Guerre des agents IA: Cloudflare vs. Perplexity redéfinit l'économie du web

Fastcompany

La frontière numérique est de nouveau un champ de bataille, opposant cette fois un titan de l’infrastructure internet à une force montante de l’intelligence artificielle. Cloudflare, l’entreprise qui protège une part significative du web, a tracé une ligne définitive contre Perplexity AI, accusant le moteur de recherche basé sur l’IA d’employer des « tactiques furtives » pour contourner les instructions explicites des propriétaires de sites web visant à bloquer la collecte de données. Ce conflit croissant est plus qu’une simple querelle d’entreprise ; il représente un moment charnière qui pourrait redéfinir fondamentalement l’économie du web et la nature même de la propriété du contenu numérique.

Au cœur du litige, Cloudflare allègue que Perplexity AI a utilisé des robots d’exploration web non déclarés et déguisés pour accéder au contenu de dizaines de milliers de domaines, générant des millions de requêtes quotidiennes, même lorsque ces sites ont clairement indiqué, via les fichiers robots.txt et d’autres mécanismes de blocage, que les bots IA n’étaient pas les bienvenus.

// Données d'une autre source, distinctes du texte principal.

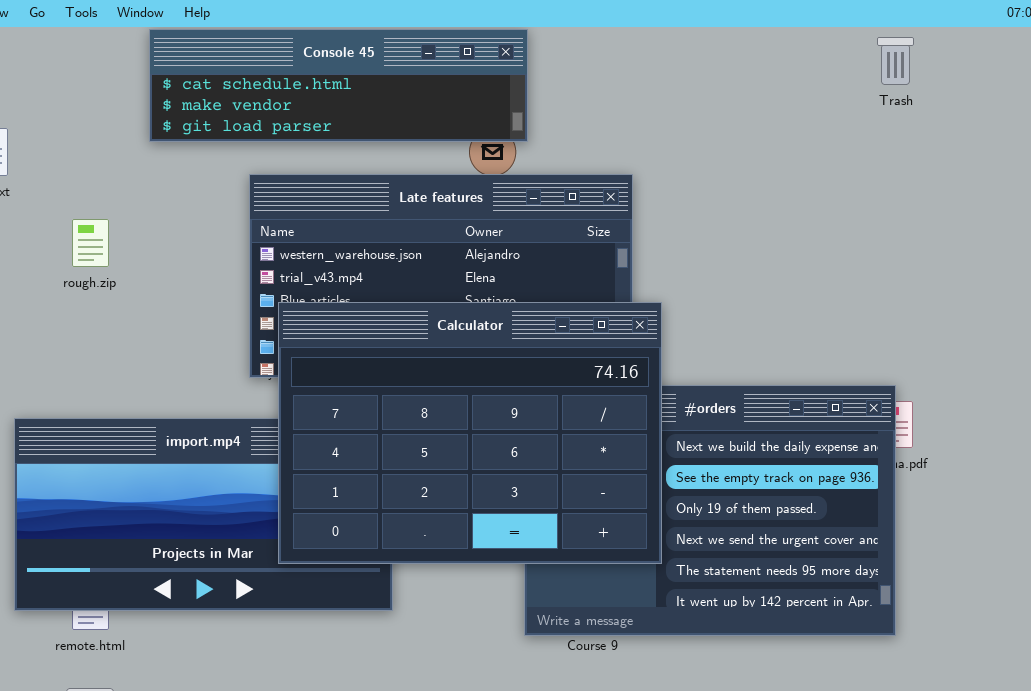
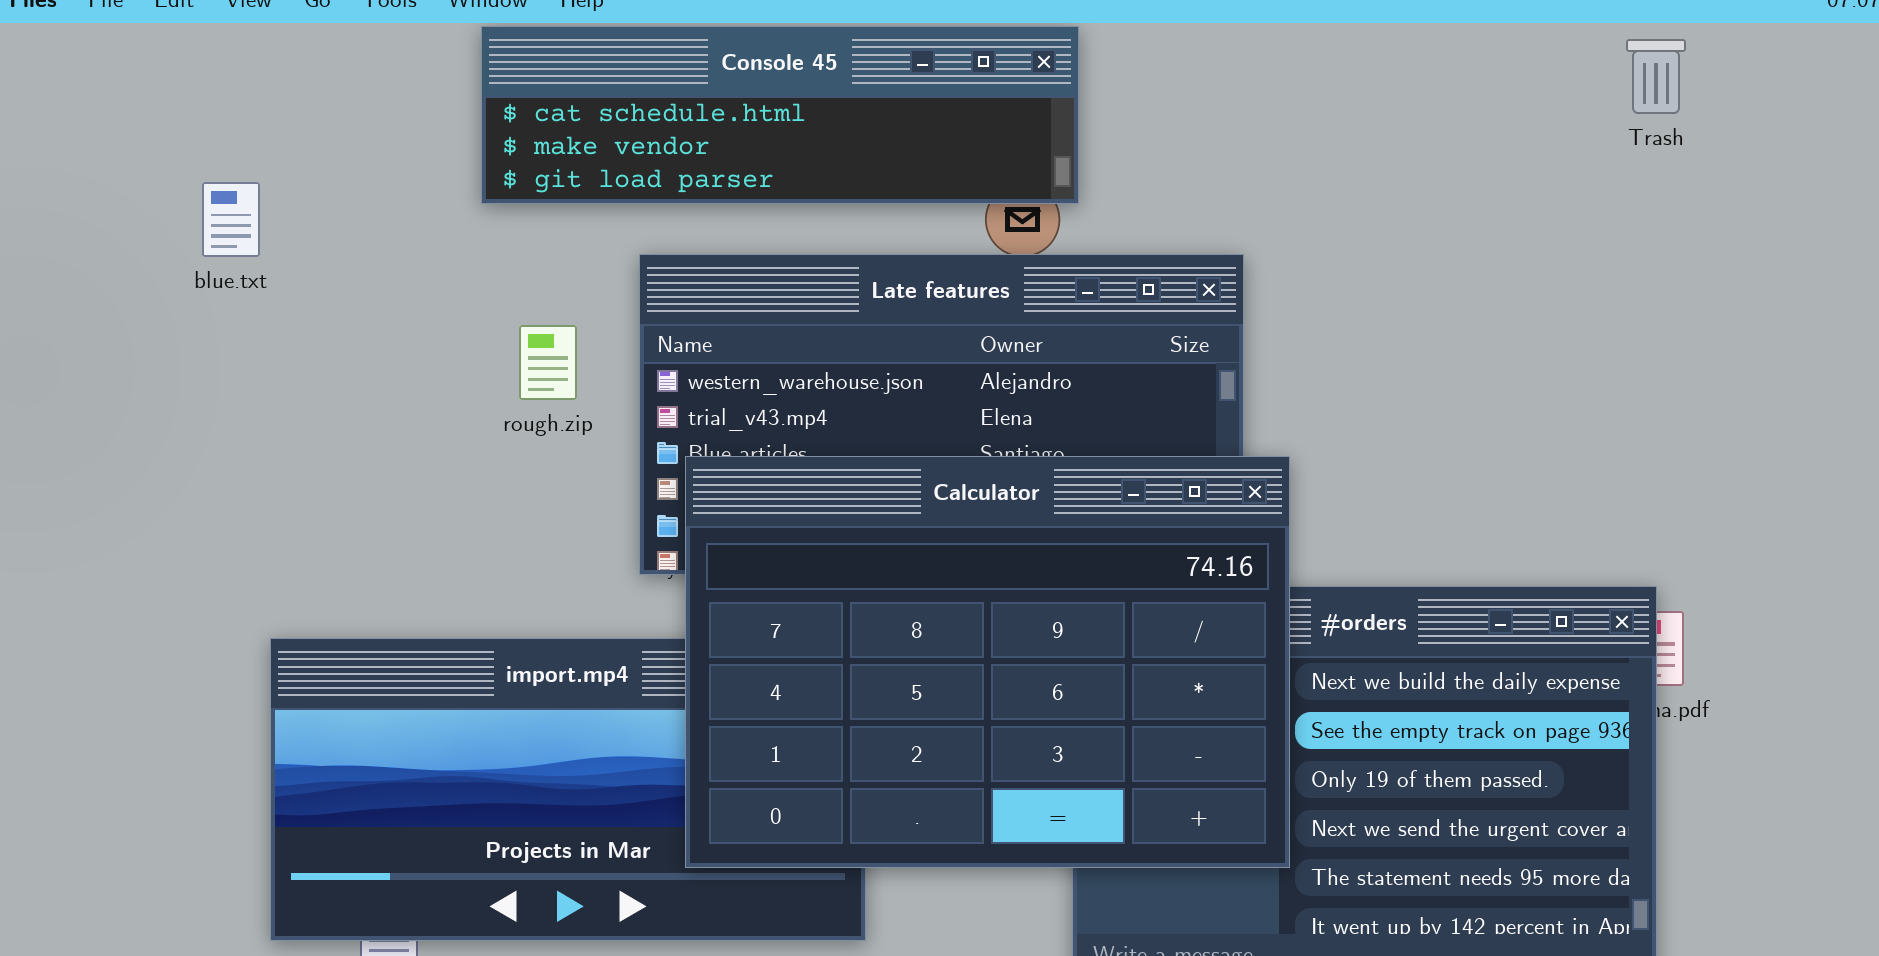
rough.zip: [72,219,109,267] -> [519,325,577,400], moved

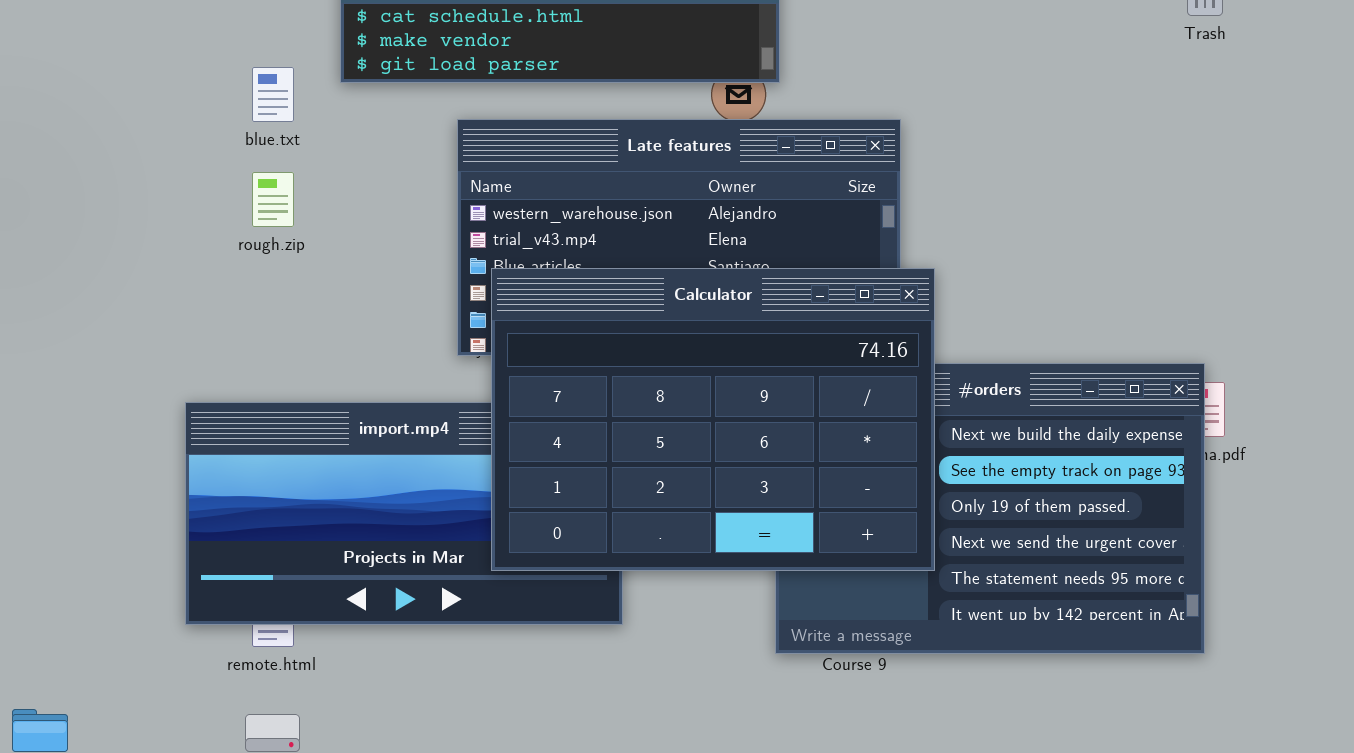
blue.txt: [202,182,260,257] -> [252,67,294,122], moved
rough.zip: [519,325,577,400] -> [252,172,294,227], moved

L’enquête de Cloudflare affirme que les bots de Perplexity ont modifié les identifiants d’agent utilisateur pour se faire passer pour des navigateurs web courants comme Google Chrome sur macOS et ont fait pivoter les numéros de système autonome (ASNs) pour échapper à la détection. Cette pratique, affirme Cloudflare, sape le « gentlemen’s agreement » de longue date d’internet, où robots.txt sert de signal pour un comportement respectueux des bots.

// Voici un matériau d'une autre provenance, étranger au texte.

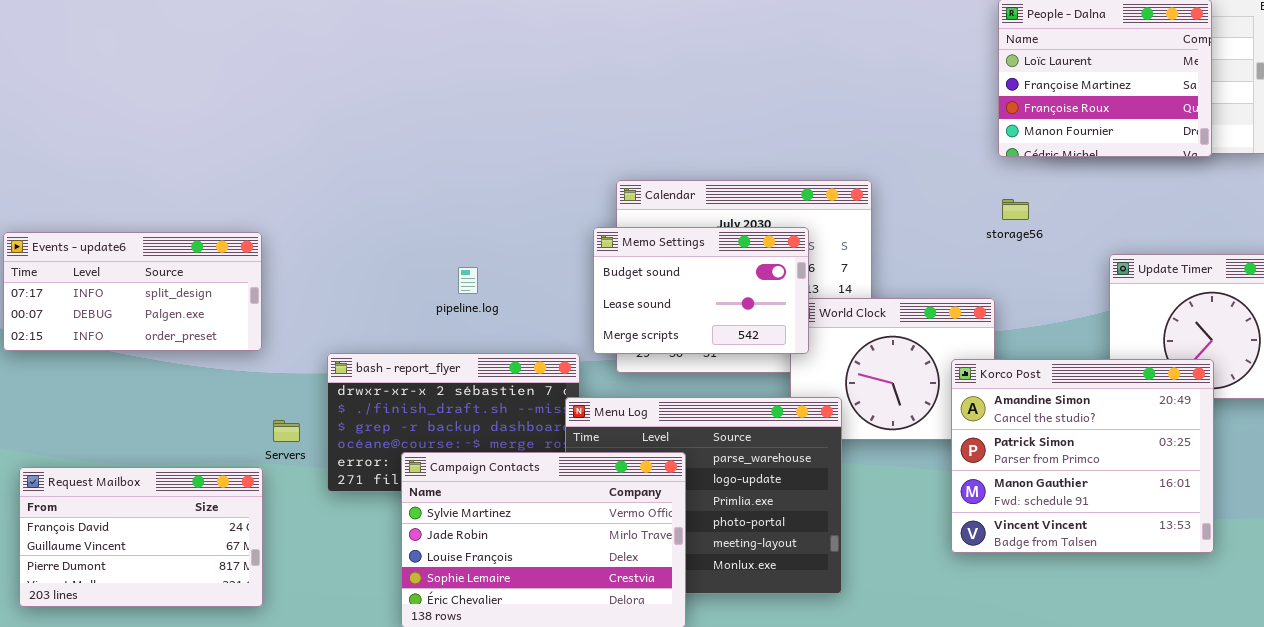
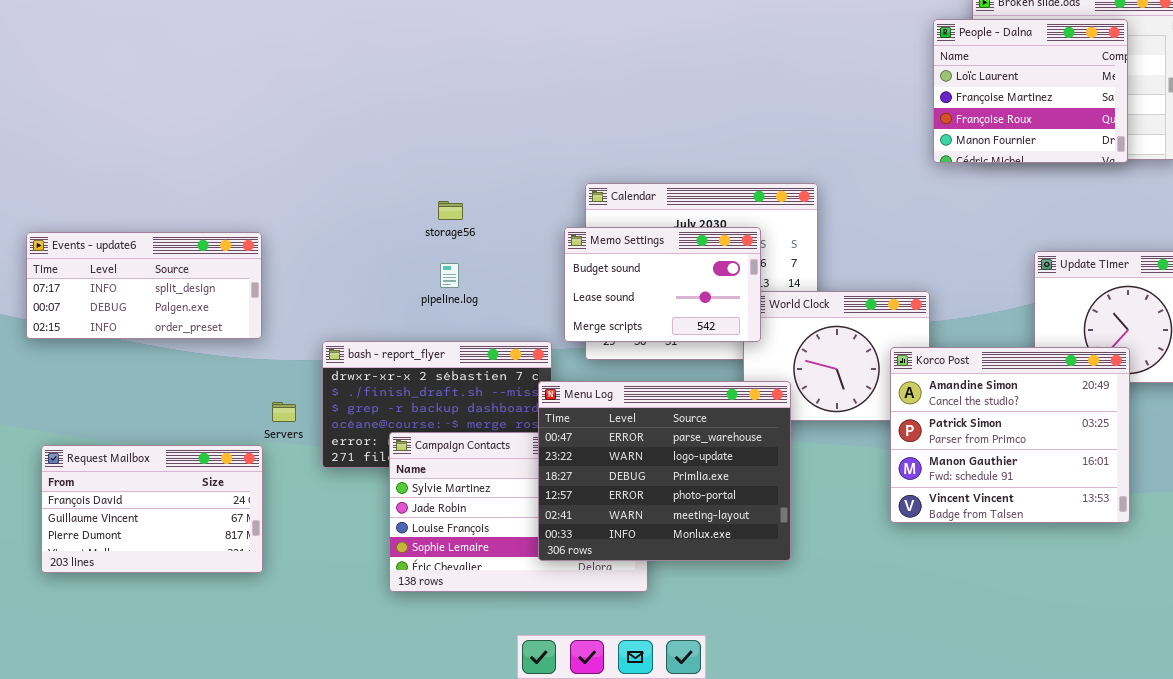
storage56: [1002,199,1029,220] -> [438,201,463,220], moved
Menu Log: [565,397,842,594] -> [538,381,791,561], raised

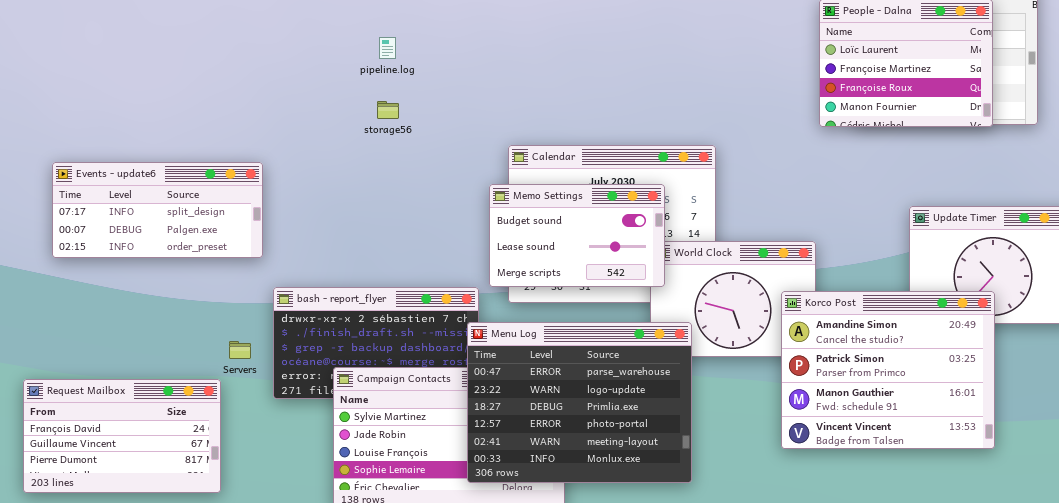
storage56: [438,201,463,220] -> [377,101,399,119], moved
Events - update6: [26,232,262,339] -> [52,162,263,258], moved
pipeline.log: [440,263,459,288] -> [379,37,396,59], moved

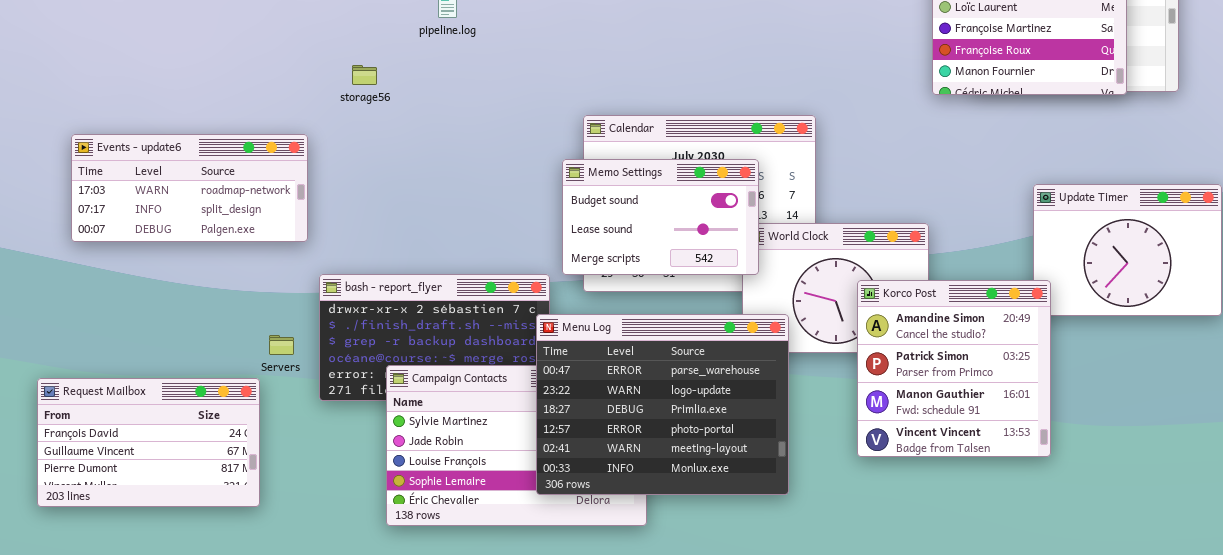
storage56: [377,101,399,119] -> [352,65,377,85], moved
Events - update6: [52,162,263,258] -> [71,134,308,242], scrolled up 1 row
Korco Post: [781,291,995,449] -> [857,280,1051,457], moved, resized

La position de Cloudflare s’inscrit dans une initiative plus large visant à renforcer le pouvoir des créateurs de contenu et des éditeurs. En juillet 2025, l’entreprise a modifié sa politique pour bloquer par défaut la plupart des robots d’exploration IA pour les nouveaux domaines de son réseau, une mesure conçue pour protéger les producteurs de contenu contre la collecte de données non autorisée. Ils ont également lancé une place de marché « Pay Per Crawl », permettant aux éditeurs de facturer les entreprises d’IA pour un accès légitime à leur contenu, signalant un nouveau modèle économique pour le domaine numérique. Le PDG de Cloudflare, Matthew Prince, a exprimé ses inquiétudes quant au fait que le scraping IA incontrôlé représente une « menace existentielle » pour les éditeurs, qui voient leur trafic de référence réduit et leurs revenus publicitaires compromis lorsque leur contenu est consommé par des modèles IA sans compensation. Déjà, plus de 2,5 millions de sites web utilisant Cloudflare ont choisi de bloquer les robots d’exploration d’entraînement IA.

Perplexity AI, pour sa part, nie avec véhémence tout acte répréhensible, qualifiant les allégations de Cloudflare d’« embarrassantes », de « disqualifiantes » et de simple « argument de vente ». L’entreprise soutient que Cloudflare comprend fondamentalement mal la nature opérationnelle des assistants IA modernes. Perplexity affirme que ses bots sont des « agents pilotés par l’utilisateur » qui récupèrent dynamiquement du contenu en réponse à des requêtes spécifiques de l’utilisateur, plutôt que de parcourir aveuglément le web à la recherche de données d’entraînement. Ils soutiennent que si un utilisateur humain pouvait accéder au contenu, alors un bot agissant au nom de cet utilisateur devrait également pouvoir le faire. Perplexity a également signalé de prétendues erreurs techniques dans l’analyse de Cloudflare, y compris une attribution erronée du trafic provenant de services tiers. Ce n’est pas la première fois que Perplexity fait l’objet d’un examen minutieux concernant ses méthodes d’acquisition de données ; l’entreprise a déjà été accusée de scraping web contraire à l’éthique et de plagiat par des médias comme Wired et la BBC.

Ce choc entre Cloudflare et Perplexity met en lumière une tension critique émergente dans l’écosystème numérique : à qui appartient le vaste océan de données sur internet, et comment l’IA devrait-elle interagir avec lui ? L’essor d’agents IA sophistiqués, capables de naviguer de manière autonome sur le web et d’extraire des informations sans engagement humain traditionnel, menace de perturber les modèles économiques basés sur la publicité et l’engagement qui ont longtemps soutenu internet. À mesure que les modèles IA deviennent de plus en plus dépendants des informations en temps réel, les frontières traditionnelles entre l’exploration web légitime et la collecte de données non autorisée s’estompent. L’issue de cette « guerre des agents IA » façonnera probablement de nouveaux protocoles pour l’accès à l’IA, influencera le développement de nouveaux cadres juridiques et, en fin de compte, dictera la viabilité économique future des créateurs de contenu dans un monde de plus en plus médiatisé par l’IA.